3. An "accident" is defined as "an unexpected or unforeseen actual, identifiable, precipitous event happening suddenly or violently, with or without human fault, and directly producing at the time objective findings of an injury which is more than simply a gradual deterioration or progressive degeneration." La.R.S. 23:1021(1). Prior to the 1989 amendments to the Workers' Compensation Act, the jurisprudence provided that an "accident" had occurred for Workers' compensation purposes where the conditions of claimant's employment provided continual strain or trauma which cumulatively combined to cause a disabling condition, even though each individual event, in itself, was minor in character. Malloy v. AT & T Consumer Products, Division of AT & T Technologies, Inc., 475 So.2d 80 (La. App. 2d Cir.1985); McCoy v. Kroger Company, 431 So.2d 824 (La.App. 2d Cir.1983). These cases were legislatively overruled by Louisiana Acts 1989, No. 454, § 1, amending the definition of accident in La.R.S. 23:1021(1) to reflect that the accident must produce an injury that is more than a gradual deterioration or progressive degeneration. See Johnson, "Workers' Compensation, Developments in the Law, 1988-1989," 50 La.L.Rev. 391 (1989).

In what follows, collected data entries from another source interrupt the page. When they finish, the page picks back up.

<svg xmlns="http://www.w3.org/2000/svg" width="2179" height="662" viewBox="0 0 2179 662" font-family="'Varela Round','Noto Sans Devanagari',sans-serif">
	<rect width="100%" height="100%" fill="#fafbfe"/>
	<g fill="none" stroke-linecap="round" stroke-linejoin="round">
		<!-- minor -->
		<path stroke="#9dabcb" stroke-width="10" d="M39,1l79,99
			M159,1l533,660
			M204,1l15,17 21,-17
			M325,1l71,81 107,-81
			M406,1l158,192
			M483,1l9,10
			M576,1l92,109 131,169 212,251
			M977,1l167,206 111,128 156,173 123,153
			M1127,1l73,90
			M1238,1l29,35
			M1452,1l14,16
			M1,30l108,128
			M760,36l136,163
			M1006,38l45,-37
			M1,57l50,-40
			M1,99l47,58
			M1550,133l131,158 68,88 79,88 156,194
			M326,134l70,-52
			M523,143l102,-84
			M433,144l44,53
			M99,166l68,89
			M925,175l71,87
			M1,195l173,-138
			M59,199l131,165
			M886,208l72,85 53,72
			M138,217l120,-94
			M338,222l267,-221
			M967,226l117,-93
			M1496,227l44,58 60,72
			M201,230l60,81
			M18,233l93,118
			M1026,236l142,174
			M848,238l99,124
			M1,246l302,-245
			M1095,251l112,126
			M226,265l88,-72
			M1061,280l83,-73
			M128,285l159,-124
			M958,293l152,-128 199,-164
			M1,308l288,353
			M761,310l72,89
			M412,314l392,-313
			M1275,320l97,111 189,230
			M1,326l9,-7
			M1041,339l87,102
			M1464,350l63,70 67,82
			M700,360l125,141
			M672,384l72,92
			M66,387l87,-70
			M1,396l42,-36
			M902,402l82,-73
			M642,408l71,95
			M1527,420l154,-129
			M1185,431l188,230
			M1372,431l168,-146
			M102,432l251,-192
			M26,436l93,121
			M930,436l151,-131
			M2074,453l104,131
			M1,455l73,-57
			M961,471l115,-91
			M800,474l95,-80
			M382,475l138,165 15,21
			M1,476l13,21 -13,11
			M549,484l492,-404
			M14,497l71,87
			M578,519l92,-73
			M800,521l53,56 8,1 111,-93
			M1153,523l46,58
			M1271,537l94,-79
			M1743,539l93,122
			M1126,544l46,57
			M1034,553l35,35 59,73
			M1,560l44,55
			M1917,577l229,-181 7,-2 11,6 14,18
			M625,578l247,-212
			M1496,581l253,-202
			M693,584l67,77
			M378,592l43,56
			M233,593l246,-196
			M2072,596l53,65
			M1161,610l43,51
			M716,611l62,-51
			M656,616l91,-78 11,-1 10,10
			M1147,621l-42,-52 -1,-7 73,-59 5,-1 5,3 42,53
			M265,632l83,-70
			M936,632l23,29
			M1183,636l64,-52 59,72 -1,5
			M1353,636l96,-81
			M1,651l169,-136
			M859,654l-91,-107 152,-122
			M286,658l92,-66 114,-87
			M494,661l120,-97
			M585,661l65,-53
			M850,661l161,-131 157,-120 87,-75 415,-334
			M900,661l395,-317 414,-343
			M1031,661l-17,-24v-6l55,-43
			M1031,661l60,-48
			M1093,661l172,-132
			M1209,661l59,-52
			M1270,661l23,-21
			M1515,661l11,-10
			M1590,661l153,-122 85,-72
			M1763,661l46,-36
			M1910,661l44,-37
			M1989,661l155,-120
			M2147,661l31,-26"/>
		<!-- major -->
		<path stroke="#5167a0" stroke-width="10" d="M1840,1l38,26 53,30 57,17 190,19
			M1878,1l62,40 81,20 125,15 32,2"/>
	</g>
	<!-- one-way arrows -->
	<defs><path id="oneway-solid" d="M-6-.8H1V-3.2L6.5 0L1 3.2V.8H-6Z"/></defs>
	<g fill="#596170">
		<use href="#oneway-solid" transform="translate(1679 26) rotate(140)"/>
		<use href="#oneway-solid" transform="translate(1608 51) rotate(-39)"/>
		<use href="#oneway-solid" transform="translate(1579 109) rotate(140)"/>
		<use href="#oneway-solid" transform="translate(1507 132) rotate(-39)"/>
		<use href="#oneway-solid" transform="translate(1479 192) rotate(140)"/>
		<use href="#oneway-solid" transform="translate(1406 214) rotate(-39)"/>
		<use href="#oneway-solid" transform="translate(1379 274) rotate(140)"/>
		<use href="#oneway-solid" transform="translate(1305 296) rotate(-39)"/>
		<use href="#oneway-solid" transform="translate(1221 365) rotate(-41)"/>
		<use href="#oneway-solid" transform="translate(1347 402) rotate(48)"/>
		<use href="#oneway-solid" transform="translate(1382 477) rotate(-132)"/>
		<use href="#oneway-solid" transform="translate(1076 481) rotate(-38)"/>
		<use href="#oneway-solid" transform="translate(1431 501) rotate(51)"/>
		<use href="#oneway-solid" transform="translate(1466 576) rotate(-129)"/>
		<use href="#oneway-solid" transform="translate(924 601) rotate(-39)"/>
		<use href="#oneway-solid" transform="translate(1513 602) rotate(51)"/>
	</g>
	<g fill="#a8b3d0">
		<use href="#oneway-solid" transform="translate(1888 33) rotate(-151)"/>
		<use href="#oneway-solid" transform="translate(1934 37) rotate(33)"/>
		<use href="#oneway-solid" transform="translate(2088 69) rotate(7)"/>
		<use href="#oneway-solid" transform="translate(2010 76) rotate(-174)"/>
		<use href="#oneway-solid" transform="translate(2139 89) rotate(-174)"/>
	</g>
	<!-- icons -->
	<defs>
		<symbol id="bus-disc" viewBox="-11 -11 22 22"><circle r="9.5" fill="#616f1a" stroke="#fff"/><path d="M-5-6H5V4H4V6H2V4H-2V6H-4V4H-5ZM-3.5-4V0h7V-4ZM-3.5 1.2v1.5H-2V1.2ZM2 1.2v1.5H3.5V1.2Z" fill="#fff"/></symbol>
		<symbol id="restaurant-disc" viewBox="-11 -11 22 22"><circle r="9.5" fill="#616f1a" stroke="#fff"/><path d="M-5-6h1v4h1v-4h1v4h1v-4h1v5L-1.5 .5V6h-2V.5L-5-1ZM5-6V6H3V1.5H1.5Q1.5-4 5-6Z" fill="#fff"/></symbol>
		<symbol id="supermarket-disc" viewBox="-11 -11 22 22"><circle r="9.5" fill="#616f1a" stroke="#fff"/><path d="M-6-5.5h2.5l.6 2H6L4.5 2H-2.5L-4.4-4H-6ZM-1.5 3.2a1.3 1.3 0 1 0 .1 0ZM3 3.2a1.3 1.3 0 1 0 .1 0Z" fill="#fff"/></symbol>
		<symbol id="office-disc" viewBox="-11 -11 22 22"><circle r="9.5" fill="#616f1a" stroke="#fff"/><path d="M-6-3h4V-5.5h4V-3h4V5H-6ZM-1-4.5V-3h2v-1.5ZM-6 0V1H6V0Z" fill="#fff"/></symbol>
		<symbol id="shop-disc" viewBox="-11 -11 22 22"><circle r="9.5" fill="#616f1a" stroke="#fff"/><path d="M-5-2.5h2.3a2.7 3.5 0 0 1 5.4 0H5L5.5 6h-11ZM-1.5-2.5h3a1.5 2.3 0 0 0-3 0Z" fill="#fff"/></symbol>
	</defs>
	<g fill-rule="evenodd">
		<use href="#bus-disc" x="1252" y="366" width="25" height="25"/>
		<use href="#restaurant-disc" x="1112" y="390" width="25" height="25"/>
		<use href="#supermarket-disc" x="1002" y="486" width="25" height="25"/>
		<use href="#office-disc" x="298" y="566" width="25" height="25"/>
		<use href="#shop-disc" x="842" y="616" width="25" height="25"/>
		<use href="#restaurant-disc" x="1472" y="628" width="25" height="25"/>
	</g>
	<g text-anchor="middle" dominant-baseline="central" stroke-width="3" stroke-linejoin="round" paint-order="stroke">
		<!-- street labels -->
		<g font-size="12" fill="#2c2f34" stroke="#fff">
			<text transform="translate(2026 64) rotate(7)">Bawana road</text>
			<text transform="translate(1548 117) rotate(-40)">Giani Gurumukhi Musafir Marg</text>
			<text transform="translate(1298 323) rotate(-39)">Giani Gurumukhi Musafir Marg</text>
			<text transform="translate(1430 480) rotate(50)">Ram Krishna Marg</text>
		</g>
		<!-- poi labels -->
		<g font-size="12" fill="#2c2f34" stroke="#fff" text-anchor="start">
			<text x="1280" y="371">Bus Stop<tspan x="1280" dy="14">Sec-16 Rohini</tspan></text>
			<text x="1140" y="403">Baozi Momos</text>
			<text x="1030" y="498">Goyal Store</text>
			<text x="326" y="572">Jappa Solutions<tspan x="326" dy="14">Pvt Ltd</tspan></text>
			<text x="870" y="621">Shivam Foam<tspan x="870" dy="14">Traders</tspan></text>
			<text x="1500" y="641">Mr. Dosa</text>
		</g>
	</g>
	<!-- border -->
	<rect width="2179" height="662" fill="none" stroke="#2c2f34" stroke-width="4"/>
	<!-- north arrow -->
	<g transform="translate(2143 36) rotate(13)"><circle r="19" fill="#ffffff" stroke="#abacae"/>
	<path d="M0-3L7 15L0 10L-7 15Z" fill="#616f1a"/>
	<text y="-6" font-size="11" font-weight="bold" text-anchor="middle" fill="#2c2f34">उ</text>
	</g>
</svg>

4. Wal-Mart made a belated claim that the injuries were actually sustained in an automobile accident on February 8, 1999, and that Morton failed to disclose the accident and injury when he claimed benefits for the October 25th accident. This argument was properly rejected by the WCJ on the grounds that Wal-Mart's records showed that it had notice of the automobile accident prior to October 25.